[WHAT YOU ARE ASKED TO DO]: Copy out all lines of the records in which the word "trenger" appears.

[INPUT RECORDS]:
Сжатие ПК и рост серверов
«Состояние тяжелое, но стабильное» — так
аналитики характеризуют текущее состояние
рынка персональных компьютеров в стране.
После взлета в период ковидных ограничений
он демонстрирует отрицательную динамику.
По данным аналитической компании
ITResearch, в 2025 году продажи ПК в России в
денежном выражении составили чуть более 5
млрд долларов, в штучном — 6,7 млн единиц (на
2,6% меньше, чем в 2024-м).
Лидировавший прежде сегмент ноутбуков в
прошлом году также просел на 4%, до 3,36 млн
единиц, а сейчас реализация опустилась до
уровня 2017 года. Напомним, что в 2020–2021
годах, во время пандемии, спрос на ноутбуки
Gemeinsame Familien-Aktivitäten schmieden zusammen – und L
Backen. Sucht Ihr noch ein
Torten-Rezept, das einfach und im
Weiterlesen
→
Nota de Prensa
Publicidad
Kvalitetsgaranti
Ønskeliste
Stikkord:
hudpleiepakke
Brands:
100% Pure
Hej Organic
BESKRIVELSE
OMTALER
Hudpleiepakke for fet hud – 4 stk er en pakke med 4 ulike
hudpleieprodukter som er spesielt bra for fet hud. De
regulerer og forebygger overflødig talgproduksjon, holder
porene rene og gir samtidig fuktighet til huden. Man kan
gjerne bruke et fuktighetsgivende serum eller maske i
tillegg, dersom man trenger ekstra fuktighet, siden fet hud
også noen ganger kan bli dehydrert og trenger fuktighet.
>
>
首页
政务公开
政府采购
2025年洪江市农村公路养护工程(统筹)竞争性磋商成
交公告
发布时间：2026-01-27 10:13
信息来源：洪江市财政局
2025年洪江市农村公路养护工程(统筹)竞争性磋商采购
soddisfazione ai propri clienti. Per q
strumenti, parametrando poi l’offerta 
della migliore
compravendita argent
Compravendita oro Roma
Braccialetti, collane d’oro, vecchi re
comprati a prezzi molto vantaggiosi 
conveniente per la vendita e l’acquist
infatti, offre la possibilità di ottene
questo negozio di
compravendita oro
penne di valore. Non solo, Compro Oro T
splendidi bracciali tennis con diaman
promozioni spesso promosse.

[TASK OUTPUT]:
tillegg, dersom man trenger ekstra fuktighet, siden fet hud
også noen ganger kan bli dehydrert og trenger fuktighet.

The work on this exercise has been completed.